# What to produce:
The listing that follows is to be repeated exactly.

# Stored data:
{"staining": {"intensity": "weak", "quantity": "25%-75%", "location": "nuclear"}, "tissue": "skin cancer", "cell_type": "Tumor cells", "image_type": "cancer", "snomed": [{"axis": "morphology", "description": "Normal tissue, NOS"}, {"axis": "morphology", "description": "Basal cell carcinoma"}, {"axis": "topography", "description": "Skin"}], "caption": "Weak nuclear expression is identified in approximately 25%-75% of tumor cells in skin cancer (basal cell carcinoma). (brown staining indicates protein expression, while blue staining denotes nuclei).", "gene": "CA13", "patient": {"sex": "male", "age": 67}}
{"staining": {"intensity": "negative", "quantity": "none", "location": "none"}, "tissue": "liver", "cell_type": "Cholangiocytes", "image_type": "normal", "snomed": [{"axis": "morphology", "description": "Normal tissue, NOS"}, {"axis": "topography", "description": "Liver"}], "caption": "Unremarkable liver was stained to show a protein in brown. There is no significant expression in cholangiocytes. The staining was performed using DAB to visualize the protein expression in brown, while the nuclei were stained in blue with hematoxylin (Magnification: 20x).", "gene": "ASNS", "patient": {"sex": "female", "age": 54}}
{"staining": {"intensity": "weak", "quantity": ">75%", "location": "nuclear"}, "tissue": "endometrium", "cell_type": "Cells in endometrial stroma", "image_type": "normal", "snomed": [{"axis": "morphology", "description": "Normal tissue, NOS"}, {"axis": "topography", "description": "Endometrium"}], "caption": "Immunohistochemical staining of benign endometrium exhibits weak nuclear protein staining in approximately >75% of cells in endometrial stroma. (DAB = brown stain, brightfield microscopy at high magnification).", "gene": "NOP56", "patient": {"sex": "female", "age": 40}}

# Written solution:
{"staining": {"intensity": "weak", "quantity": "25%-75%", "location": "nuclear"}, "tissue": "skin cancer", "cell_type": "Tumor cells", "image_type": "cancer", "snomed": [{"axis": "morphology", "description": "Normal tissue, NOS"}, {"axis": "morphology", "description": "Basal cell carcinoma"}, {"axis": "topography", "description": "Skin"}], "caption": "Weak nuclear expression is identified in approximately 25%-75% of tumor cells in skin cancer (basal cell carcinoma). (brown staining indicates protein expression, while blue staining denotes nuclei).", "gene": "CA13", "patient": {"sex": "male", "age": 67}}
{"staining": {"intensity": "negative", "quantity": "none", "location": "none"}, "tissue": "liver", "cell_type": "Cholangiocytes", "image_type": "normal", "snomed": [{"axis": "morphology", "description": "Normal tissue, NOS"}, {"axis": "topography", "description": "Liver"}], "caption": "Unremarkable liver was stained to show a protein in brown. There is no significant expression in cholangiocytes. The staining was performed using DAB to visualize the protein expression in brown, while the nuclei were stained in blue with hematoxylin (Magnification: 20x).", "gene": "ASNS", "patient": {"sex": "female", "age": 54}}
{"staining": {"intensity": "weak", "quantity": ">75%", "location": "nuclear"}, "tissue": "endometrium", "cell_type": "Cells in endometrial stroma", "image_type": "normal", "snomed": [{"axis": "morphology", "description": "Normal tissue, NOS"}, {"axis": "topography", "description": "Endometrium"}], "caption": "Immunohistochemical staining of benign endometrium exhibits weak nuclear protein staining in approximately >75% of cells in endometrial stroma. (DAB = brown stain, brightfield microscopy at high magnification).", "gene": "NOP56", "patient": {"sex": "female", "age": 40}}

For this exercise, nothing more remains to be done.